§ EXERCISE DETAILS
Reproduction without pictures: print every entry precisely as written.

** EXTRACTED ENTRIES follows **

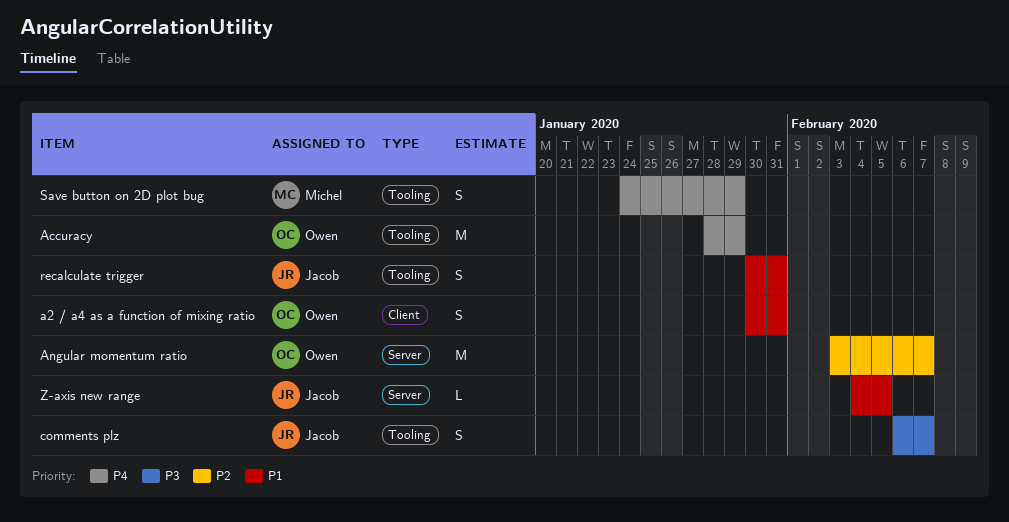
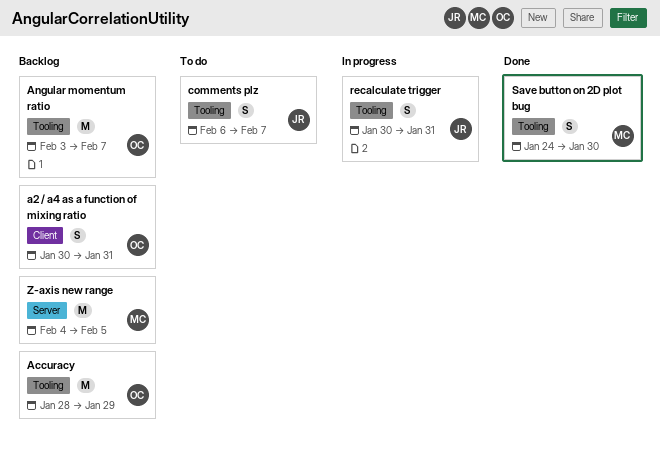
Angular momentum ratio, label: Server -> Tooling
Save button on 2D plot bug, due: Jan 29 -> Jan 30
Z-axis new range, owner: Jacob -> Michel
Z-axis new range, estimate: L -> M

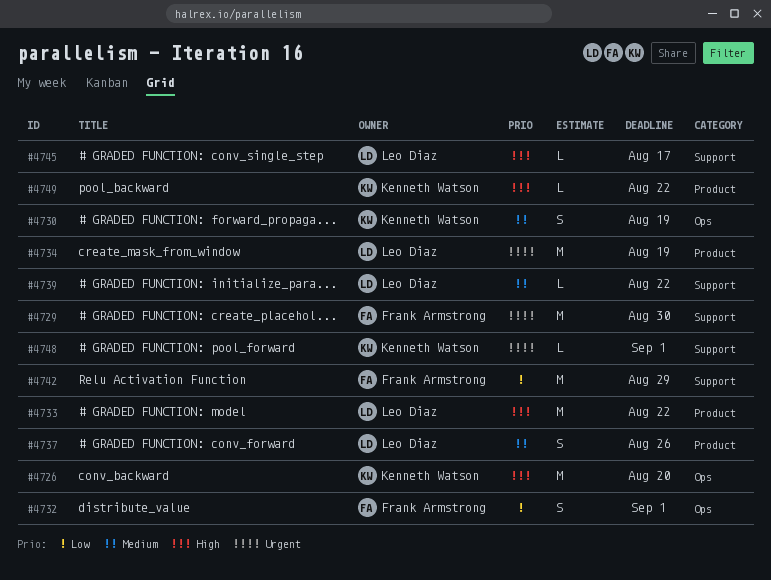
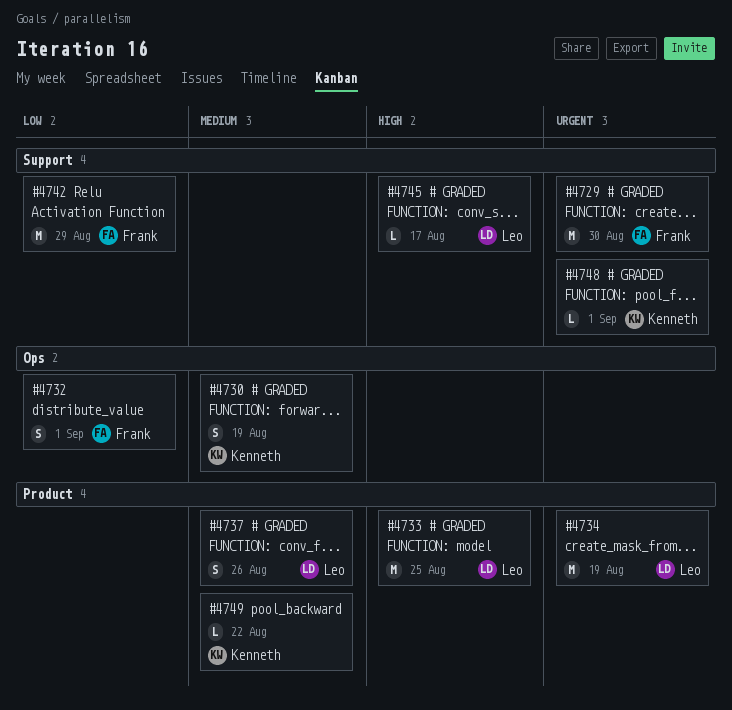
#4726: present -> none
#4733, due: Aug 22 -> Aug 25
#4739: present -> none
#4749, priority: High -> Medium

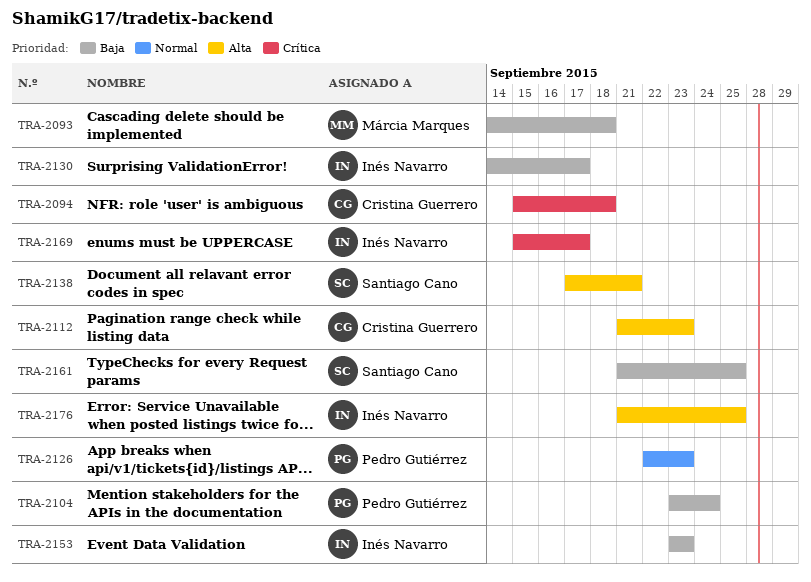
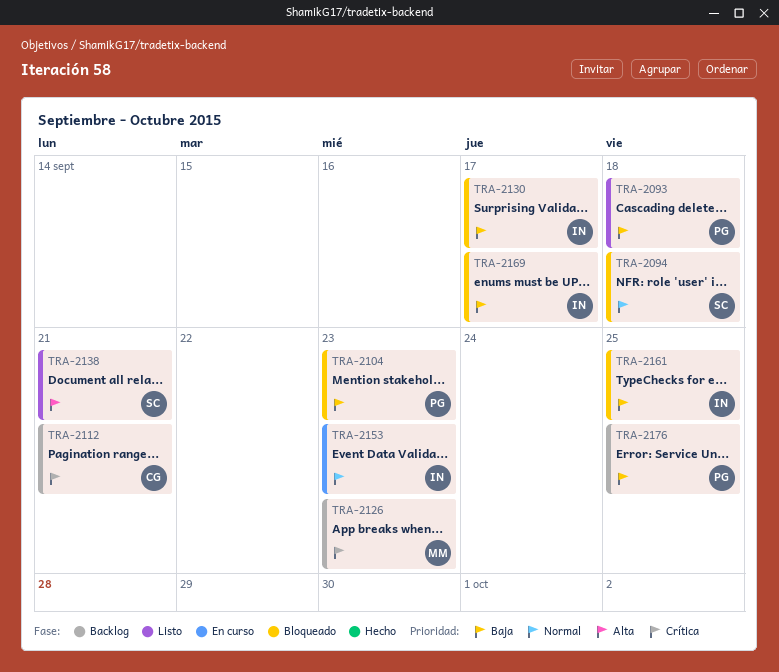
TRA-2093, owner: Márcia Marques -> Pedro Gutiérrez
TRA-2094, owner: Cristina Guerrero -> Santiago Cano
TRA-2094, priority: Crítica -> Normal
TRA-2104, due: Sep 24 -> Sep 23
TRA-2112, priority: Alta -> Crítica
TRA-2112, due: Sep 23 -> Sep 21
TRA-2126, owner: Pedro Gutiérrez -> Márcia Marques
TRA-2126, priority: Normal -> Crítica
TRA-2153, priority: Baja -> Normal
TRA-2161, owner: Santiago Cano -> Inés Navarro
TRA-2169, priority: Crítica -> Baja
TRA-2176, owner: Inés Navarro -> Pedro Gutiérrez
TRA-2176, priority: Alta -> Baja

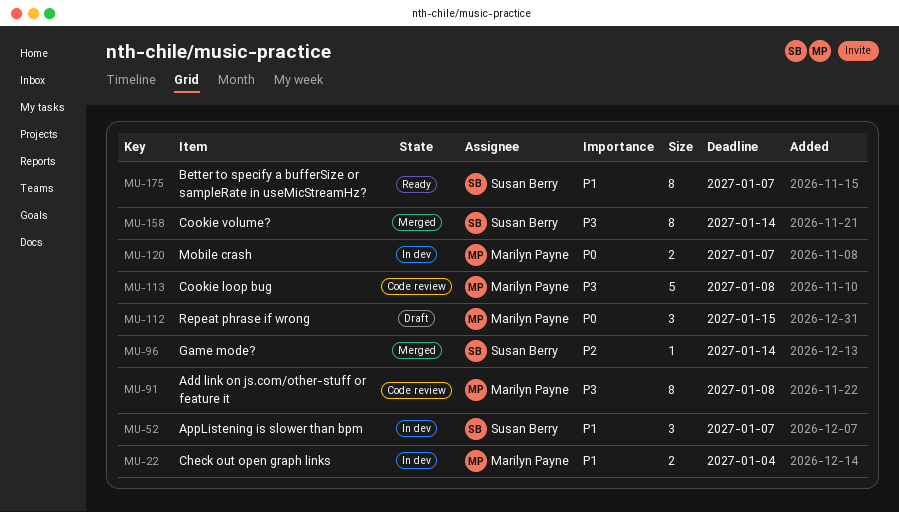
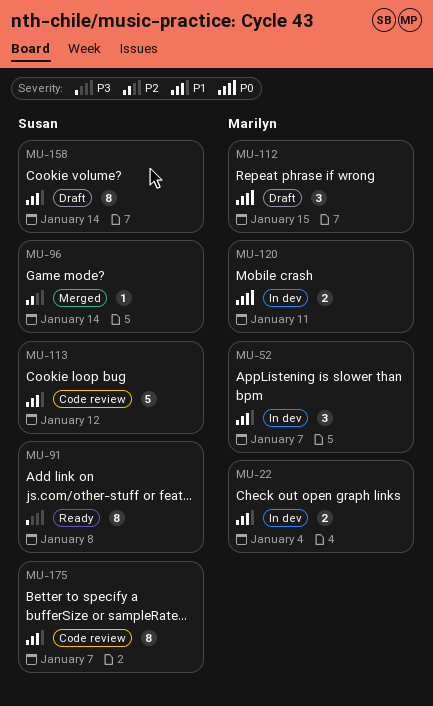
MU-52, owner: Susan Berry -> Marilyn Payne
MU-91, status: Code review -> Ready
MU-91, owner: Marilyn Payne -> Susan Berry
MU-113, owner: Marilyn Payne -> Susan Berry
MU-113, priority: P3 -> P1
MU-113, due: Jan 8 -> Jan 12
MU-120, due: Jan 7 -> Jan 11
MU-158, status: Merged -> Draft
MU-158, priority: P3 -> P1
MU-175, status: Ready -> Code review

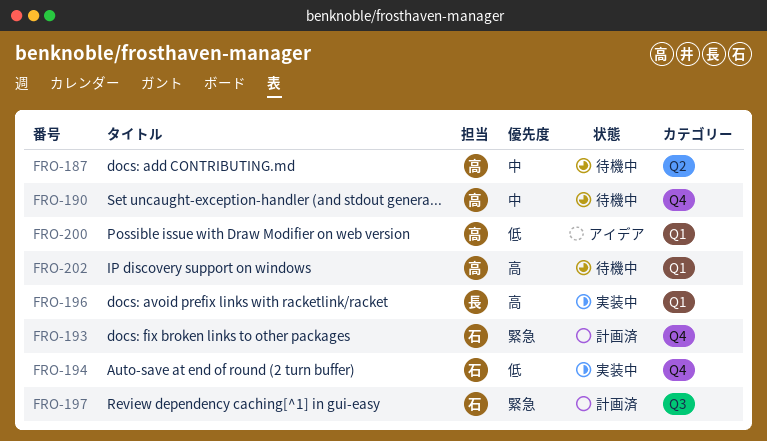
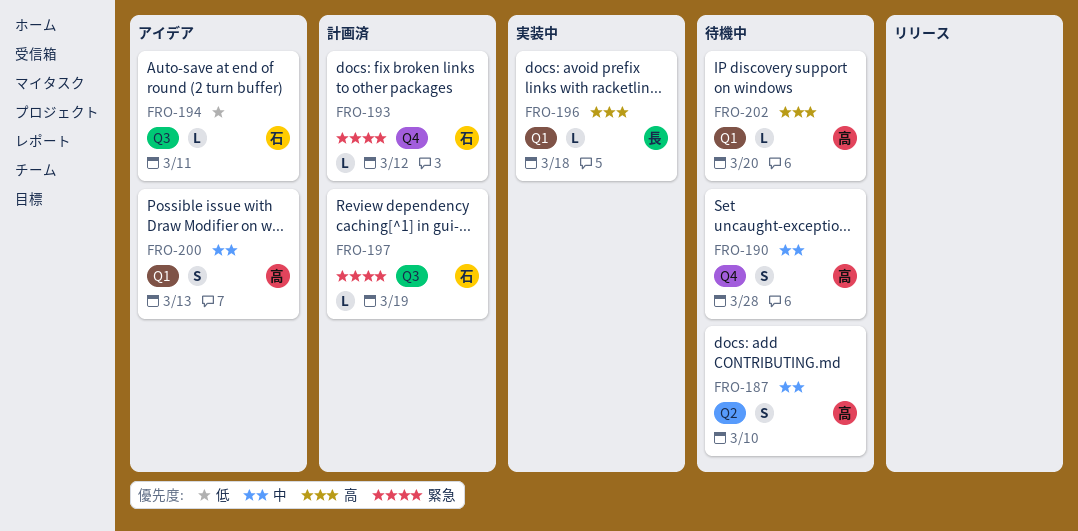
FRO-194, status: 実装中 -> アイデア
FRO-194, label: Q4 -> Q3
FRO-200, priority: 低 -> 中

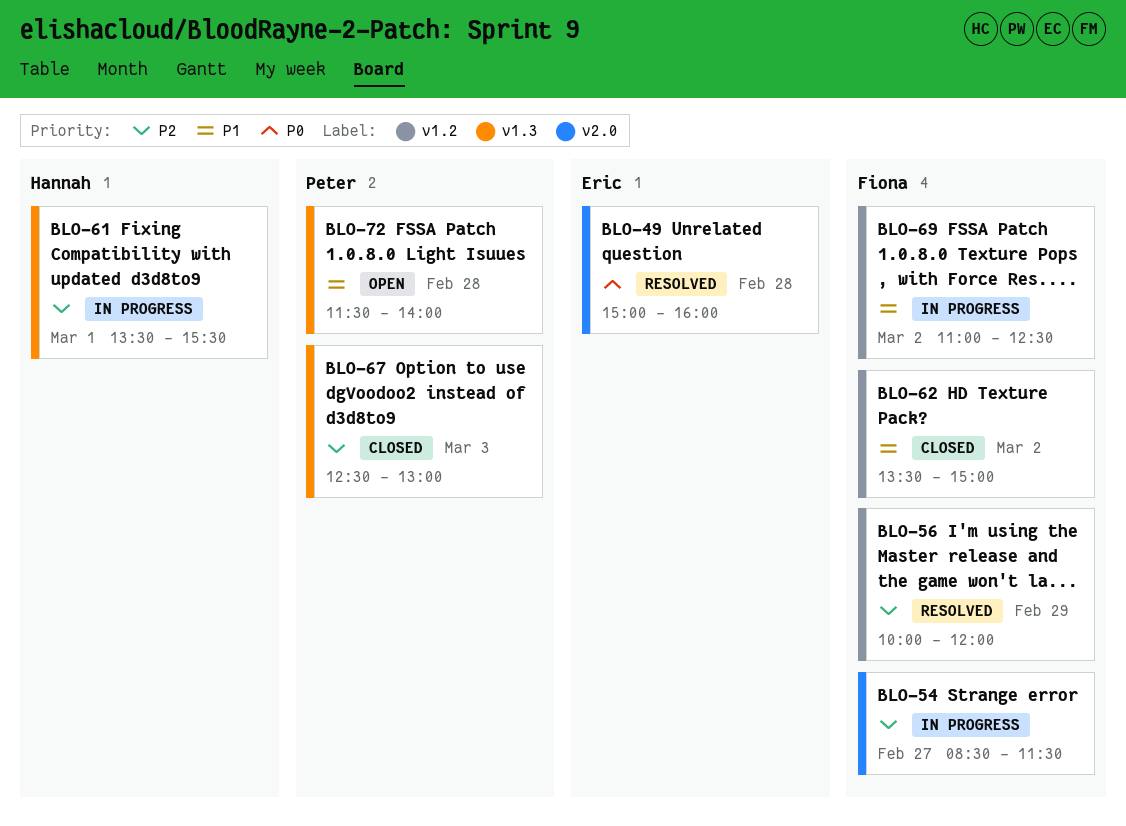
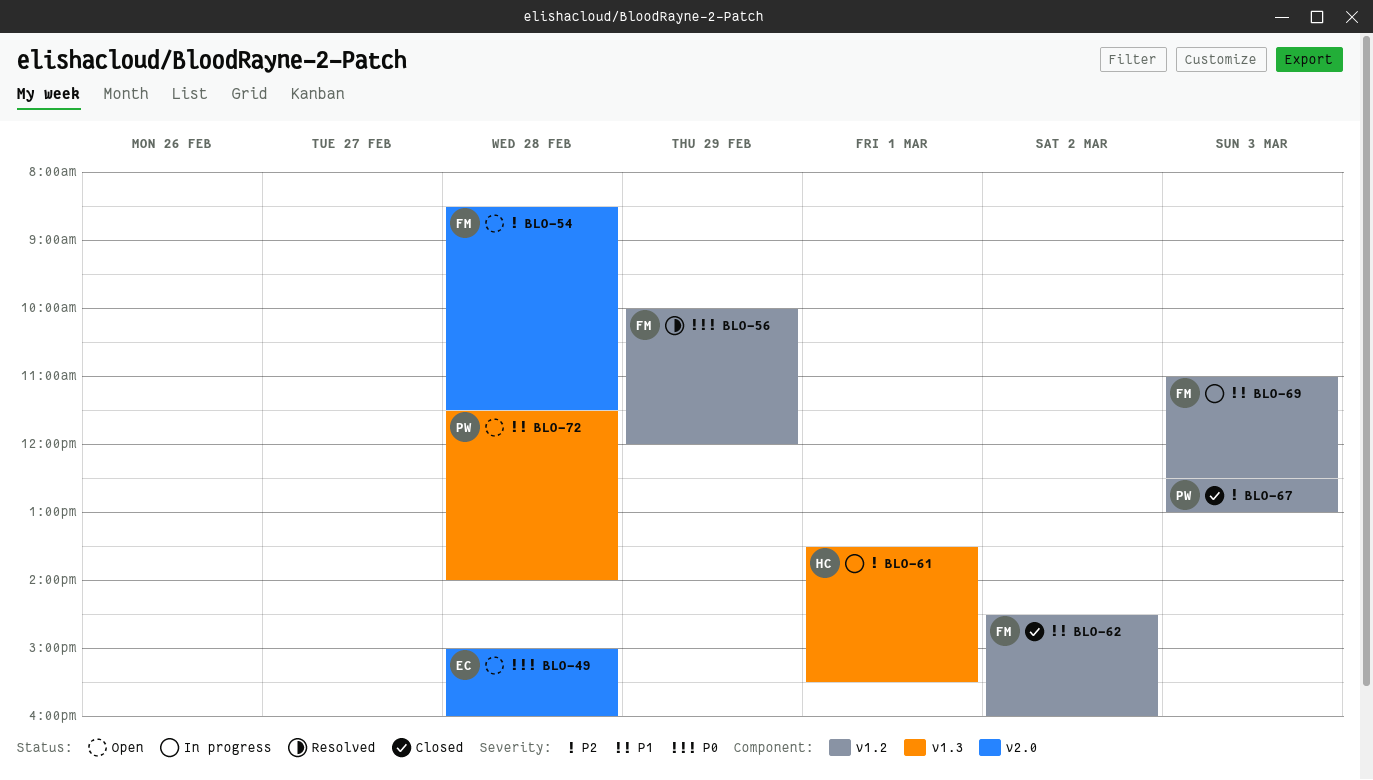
BLO-49, status: Resolved -> Open
BLO-54, status: In progress -> Open
BLO-54, day: Feb 27 -> Feb 28
BLO-56, priority: P2 -> P0
BLO-62, begins: 13:30 -> 14:30
BLO-62, ends: 15:00 -> 16:00
BLO-67, label: v1.3 -> v1.2
BLO-69, day: Mar 2 -> Mar 3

** End of EXTRACTED ENTRIES **

§ TASK SOLUTION
Angular momentum ratio, label: Server -> Tooling
Save button on 2D plot bug, due: Jan 29 -> Jan 30
Z-axis new range, owner: Jacob -> Michel
Z-axis new range, estimate: L -> M

#4726: present -> none
#4733, due: Aug 22 -> Aug 25
#4739: present -> none
#4749, priority: High -> Medium

TRA-2093, owner: Márcia Marques -> Pedro Gutiérrez
TRA-2094, owner: Cristina Guerrero -> Santiago Cano
TRA-2094, priority: Crítica -> Normal
TRA-2104, due: Sep 24 -> Sep 23
TRA-2112, priority: Alta -> Crítica
TRA-2112, due: Sep 23 -> Sep 21
TRA-2126, owner: Pedro Gutiérrez -> Márcia Marques
TRA-2126, priority: Normal -> Crítica
TRA-2153, priority: Baja -> Normal
TRA-2161, owner: Santiago Cano -> Inés Navarro
TRA-2169, priority: Crítica -> Baja
TRA-2176, owner: Inés Navarro -> Pedro Gutiérrez
TRA-2176, priority: Alta -> Baja

MU-52, owner: Susan Berry -> Marilyn Payne
MU-91, status: Code review -> Ready
MU-91, owner: Marilyn Payne -> Susan Berry
MU-113, owner: Marilyn Payne -> Susan Berry
MU-113, priority: P3 -> P1
MU-113, due: Jan 8 -> Jan 12
MU-120, due: Jan 7 -> Jan 11
MU-158, status: Merged -> Draft
MU-158, priority: P3 -> P1
MU-175, status: Ready -> Code review

FRO-194, status: 実装中 -> アイデア
FRO-194, label: Q4 -> Q3
FRO-200, priority: 低 -> 中

BLO-49, status: Resolved -> Open
BLO-54, status: In progress -> Open
BLO-54, day: Feb 27 -> Feb 28
BLO-56, priority: P2 -> P0
BLO-62, begins: 13:30 -> 14:30
BLO-62, ends: 15:00 -> 16:00
BLO-67, label: v1.3 -> v1.2
BLO-69, day: Mar 2 -> Mar 3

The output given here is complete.